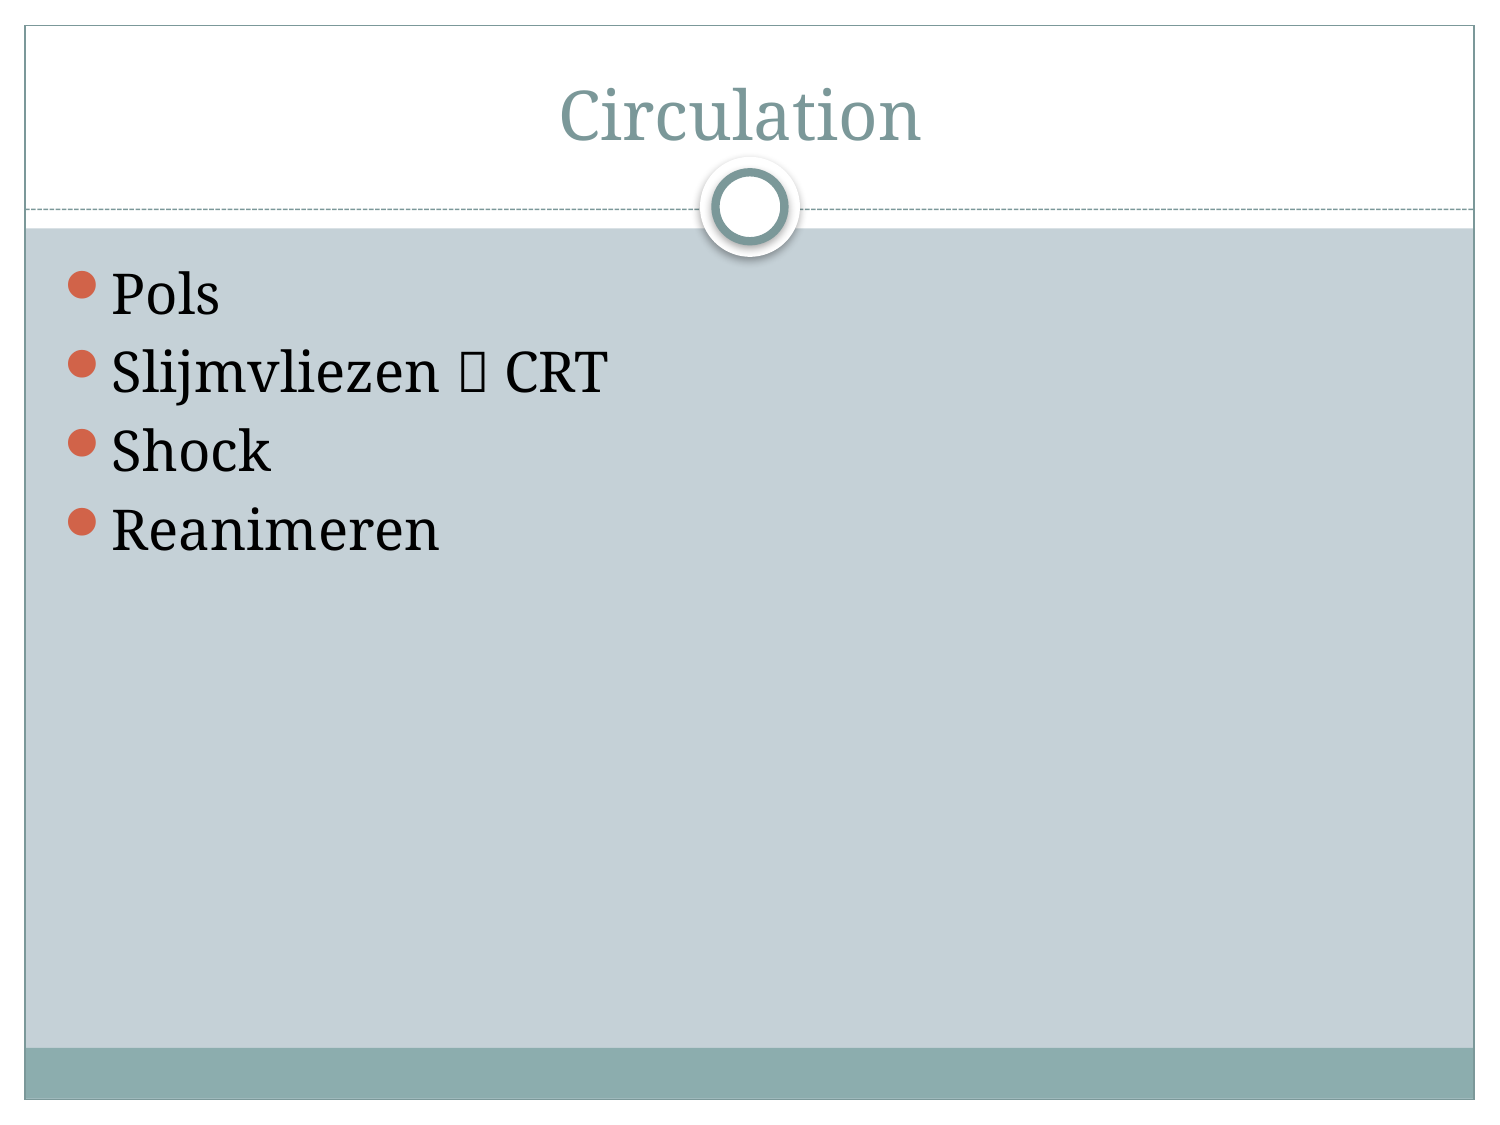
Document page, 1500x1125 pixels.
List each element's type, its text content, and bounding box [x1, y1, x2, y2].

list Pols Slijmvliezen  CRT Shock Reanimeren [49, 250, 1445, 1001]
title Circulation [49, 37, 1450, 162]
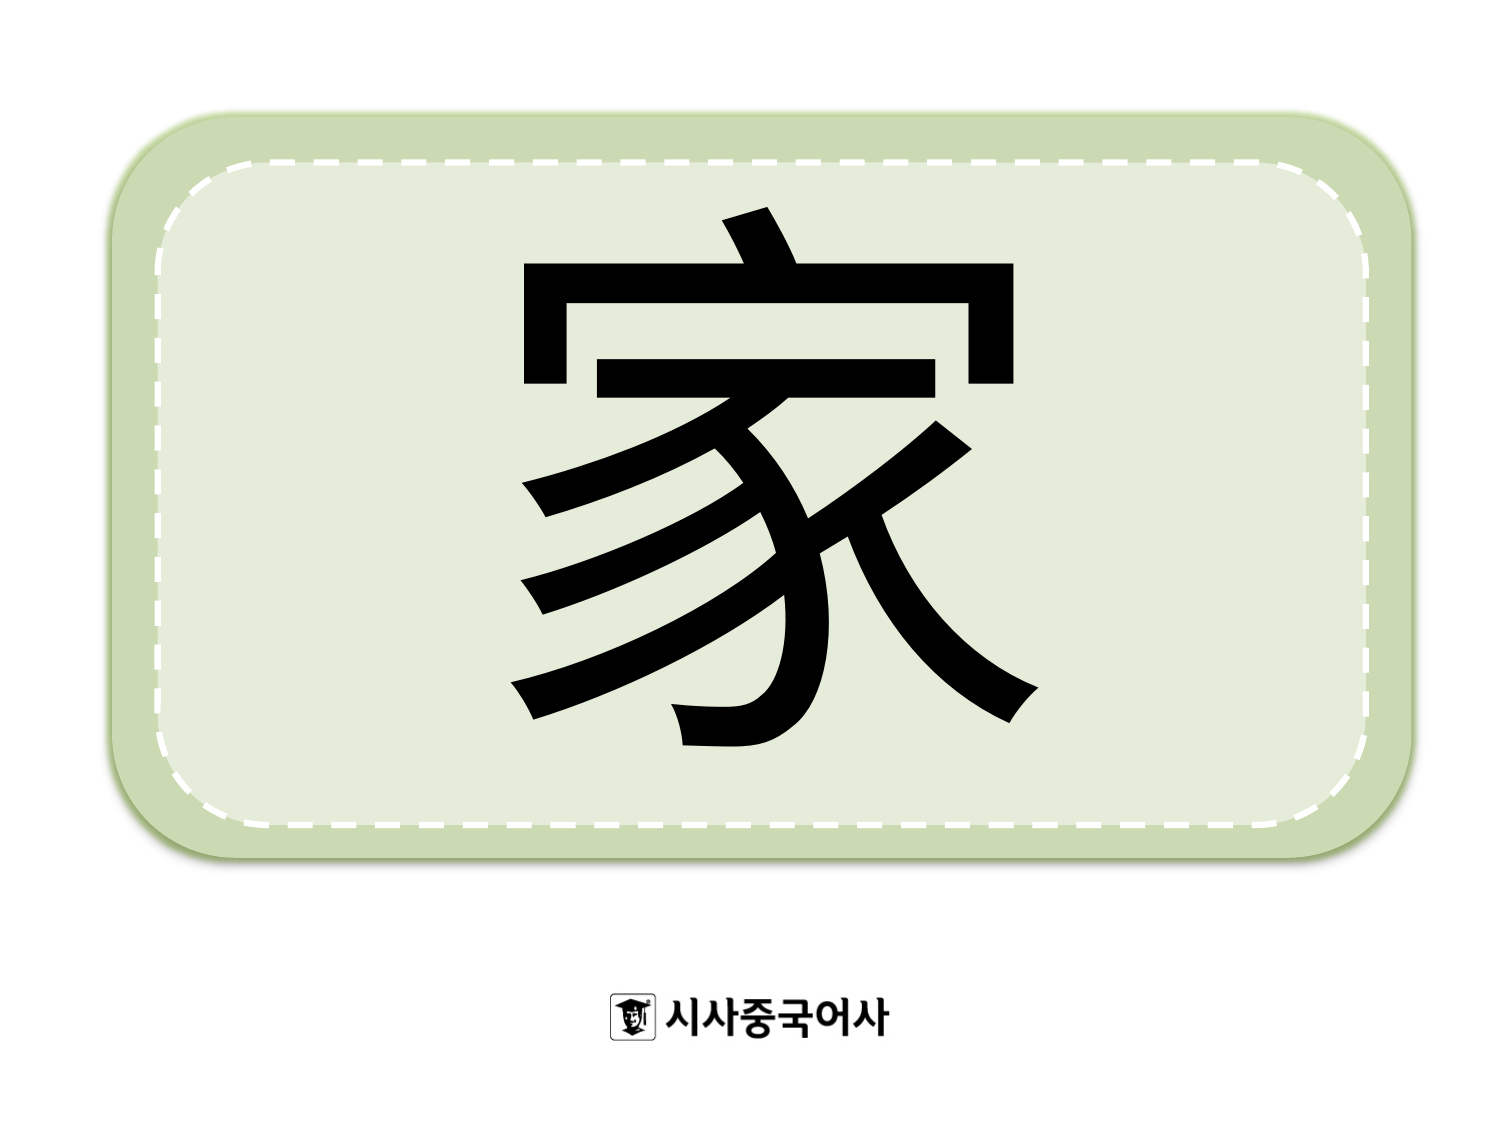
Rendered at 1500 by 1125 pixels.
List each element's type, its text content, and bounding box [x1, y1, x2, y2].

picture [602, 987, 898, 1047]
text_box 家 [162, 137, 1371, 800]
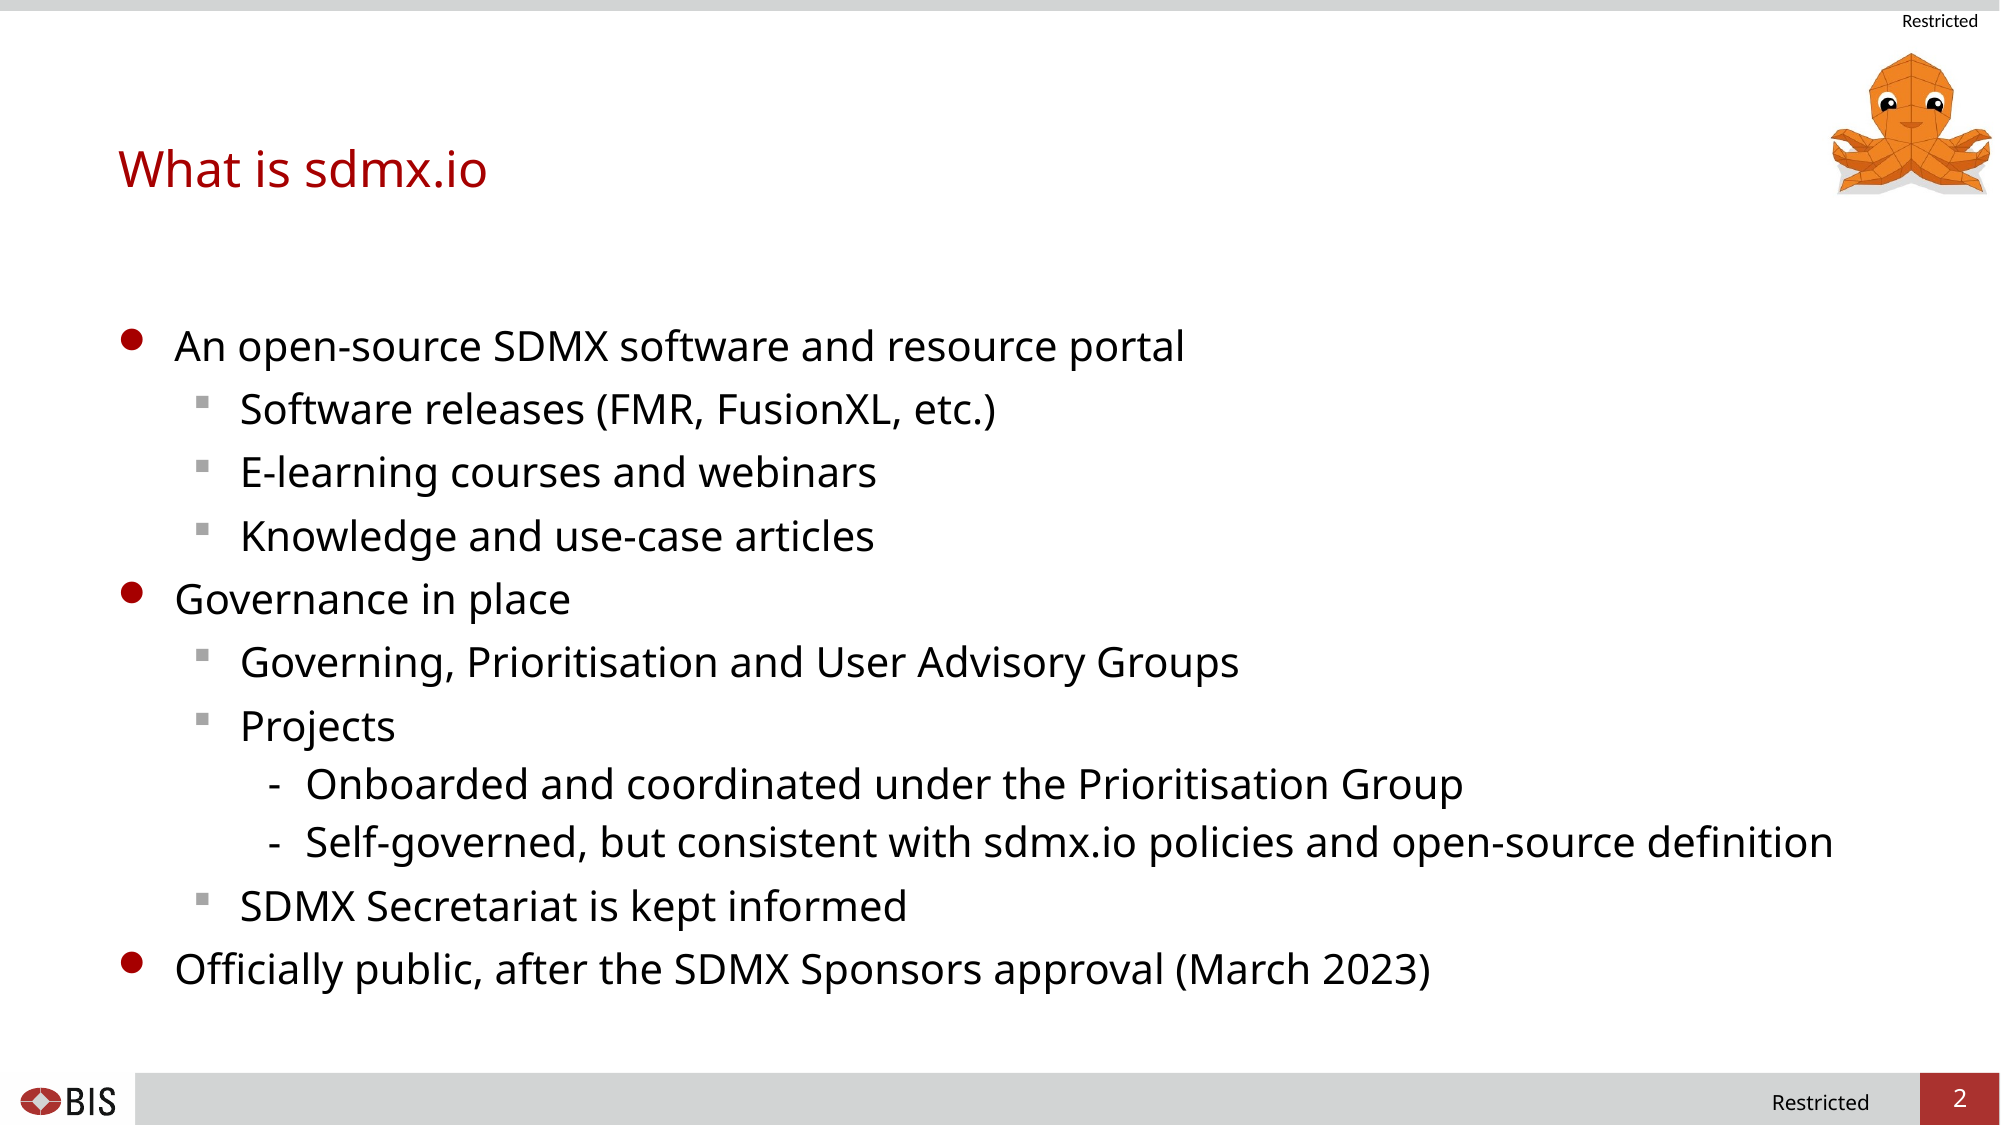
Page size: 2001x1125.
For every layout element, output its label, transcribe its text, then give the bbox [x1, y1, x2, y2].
•••••
* _The task_: Exact copy, no pictures: please print the data above once more.

* _Expected answer_:
Document page, 1500x1125 pixels.
List each element's type, its text content, and bounding box [x1, y1, x2, y2].

list Pols Slijmvliezen  CRT Shock Reanimeren [49, 250, 1445, 1001]
title Circulation [49, 37, 1450, 162]
Rendered at 1500 by 1125 pixels.
List each element's type, its text content, and bounding box [x1, y1, x2, y2].

picture [602, 987, 898, 1047]
text_box 家 [162, 137, 1371, 800]
Page size: 2001x1125.
For every layout element, output its label, transcribe its text, then give the bbox [x1, y1, x2, y2].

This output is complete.